Sure, it would be nice if everyone could be a winner. And I strongly urge you to make the overall pot of incentives a big one, and to offer plenty of help to those who don't clear all the hurdles. But if we are serious about emphasising long-term and short-term strategic ends, there must be an ouch-level penalty for those who don't cut the mustard both ways.
This issue is racing up the corporate agenda. We are routinely asking people in the front line to do lots more than they have done in the past. Before, we said: 'Show up. We will tell you what to do.' And then you did it. Today they must: (1) become darn good at something, since expertise is the basis of value-added; (2) become pretty good at lots of things (everyone must be a well-rounded business person); (3) be first-rate team players; and (4) exercise initiative every day in solving customer problems.
Performance must take a front-row seat. Even though we have laid off workers by the thousands in the past and fired a few outright (almost always for malingering), we have hardly used merit as the universal basis for evaluation.
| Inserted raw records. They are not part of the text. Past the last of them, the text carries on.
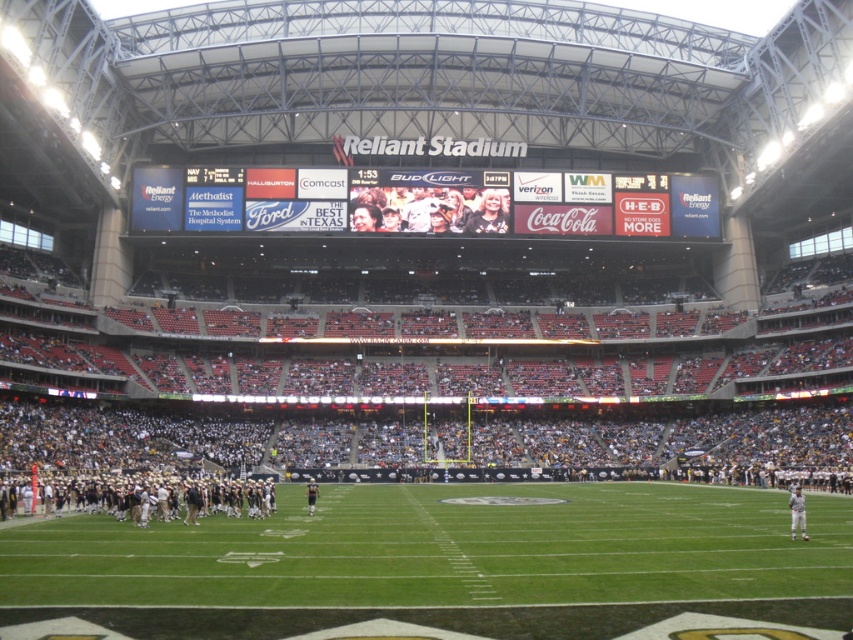
What do you see at coordinates (422, 202) in the screenshot? I see `white digital scoreboard at center` at bounding box center [422, 202].

Is white digital scoreboard at center smaller than dark gray uniformed players at lower left?

Actually, white digital scoreboard at center might be larger than dark gray uniformed players at lower left.

Is point (314, 211) positioned before point (84, 484)?

No, (314, 211) is further to viewer.

Locate an element on the screen. This screenshot has width=853, height=640. white digital scoreboard at center is located at coordinates (422, 202).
In fact, genuine merit-based ratings seldom cover more than 5 per cent of the workforce. These days we must put every employee - for their good and the firm's - on something like the 'up-or-out' trajectory that marks most law firms.
If you are not constantly learning and taking initiatives, you are a demonstrable drag on your team's performance.
I can already hear the labour leaders and the politicians hooting. If we all embark on an 'up-or-out' path, what do we do with the 'outs'?
It's a darned good question. The Japanese have essentially assigned theirs, by the millions, to menial jobs in unproductive industries (one big reason for the huge US productivity edge in sectors like retail). But this is an ugly (and an ultimately counterproductive) way to run an economy.
It is clear we can't tolerate shoddy performance in our leading-edge firms, especially those engaged in global competition. But as the future unfolds, almost every industry will find itself competing globally (for instance, relatively lean US retailers such as Toys 'R Us are making hay in Japan).
In short, there is no place to hide. To survive economically, as individuals and a society, we have little choice but to apply the perform-or-else dogma to everyone and every enterprise.